Anyway, I'll be thinking about this for a while. And I suspect when I read it again, I will have to think all over again.
4/5. The lone survivor of the first Jesuit mission (get it?) to Alpha Centauri makes it home and tells his story to a largely hostile audience.
I have mixed feelings about the Jesuit community, which I bring up because it quite neatly parallels my feelings on this book. For reasons, I know a lot of Jesuits – actual priests, I mean – and they are in general the sort of excellent people who thrive more the harder the work is, and who treat Ph.D.'s like a nice lark but okay where's the next one. On the other hand, I received healthcare from a Jesuit institution for several years, underwritten by a Jesuit-held insurance policy, and well. The misogyny embedded in that policy impacted my life in an incredibly expensive and painful way. So yeah. Love the people, still really, really angry at the institution. Except institutions are people – we like to pretend they're not, but they are – so it's complicated.

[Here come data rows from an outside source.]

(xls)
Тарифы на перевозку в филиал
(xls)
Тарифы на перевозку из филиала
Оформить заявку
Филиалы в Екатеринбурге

Anyway, this is a book about finding transcendence – in hard work beautifully done, in found family, in God – and then watching it all fall unto so much dust. So, kind of painful, then. I love good writing about transcendence, which this definitely is. Personally, my moments of transcendence are found in hard work beautifully done, in music, and in endurance sports, except as an atheist I like to be alone with myself in those moments, whereas several of the characters in this book are reaching for God.

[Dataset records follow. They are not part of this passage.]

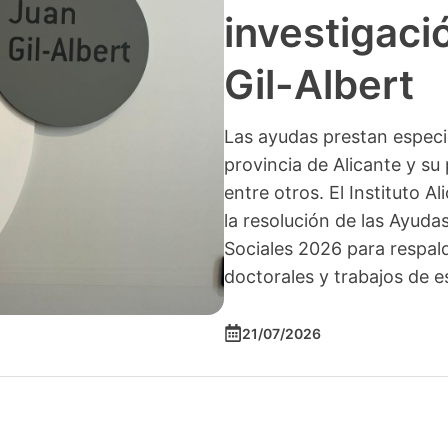
investigació
Gil-Albert
Las ayudas prestan especia
provincia de Alicante y su 
entre otros. El Instituto A
la resolución de las Ayuda
Sociales 2026 para respald
doctorales y trabajos de e
21/07/2026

So this book is beautiful, and wonderful, and funny, and sad. But I have mixed feelings, because this book is confronting trauma, and how awful it Is to be a trauma survivor who has been trained to believe that everything happens for a reason. And I think that ultimately this book leans too hard on the bystander perspective of people who weren't fucking there, and who didn't go through it, and who are, in the way of bystanders, really really eager to assign a comfortable reason and meaning for it all, and to impose that narrative on the survivor who doesn't want it. All of this framed in explicitly religious narratives (along with a lot of more or less poisonous general notions about the survivors of rape and prostitution). And this book is challenging these narratives, but only to a point. But maybe this is the point where my atheism gets in the way. Maaaaaaybe.
Also, I dearly wish the twist of vicious social commentary in this book had been drawn out further. Russell makes it explicit once and only once that, in judging this alien culture, we are failing to look in the mirror first. And given that this book is at its heart about predators – alien, many of the humans in Sophia's life, providence from Emilio's perspective at certain points – the congruences could have been more sharply drawn. It would have been a more obvious book, and an angrier one. But it would have brought out the . . . parable buried in the science fiction elements, and I think that actually would have been a benefit.
Anyway, I'll be thinking about this for a while. And I suspect when I read it again, I will have to think all over again.